*What this task involves*:
Print each entry again exactly as written, and keep the pictures out.

(Records excerpted from a collection)
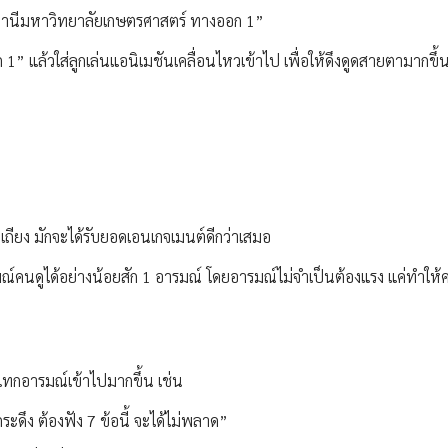
สถานีมหาวิทยาลัยเกษตรศาสตร์ ทางออก 1”
” แล้วใส่ลูกเล่นแอนิเมชันเคลื่อนไหวเข้าไป เพื่อให้ดึงดูดสายตามากขึ้
ากเถียง มักจะได้รับยอดเอนเกจเมนต์ดีกว่าเสมอ
์คนดูได้อย่างน้อยสัก 1 อารมณ์ โดยอารมณ์ไม่จำเป็นต้องแรง แค่ทำให้คน
ะแทกอารมณ์เข้าไปมากขึ้น เช่น
กระดึง ต้องฟัง 7 ข้อนี้ จะได้ไม่พลาด”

*Expected output*:
สถานีมหาวิทยาลัยเกษตรศาสตร์ ทางออก 1”
” แล้วใส่ลูกเล่นแอนิเมชันเคลื่อนไหวเข้าไป เพื่อให้ดึงดูดสายตามากขึ้
ากเถียง มักจะได้รับยอดเอนเกจเมนต์ดีกว่าเสมอ
์คนดูได้อย่างน้อยสัก 1 อารมณ์ โดยอารมณ์ไม่จำเป็นต้องแรง แค่ทำให้คน
ะแทกอารมณ์เข้าไปมากขึ้น เช่น
กระดึง ต้องฟัง 7 ข้อนี้ จะได้ไม่พลาด”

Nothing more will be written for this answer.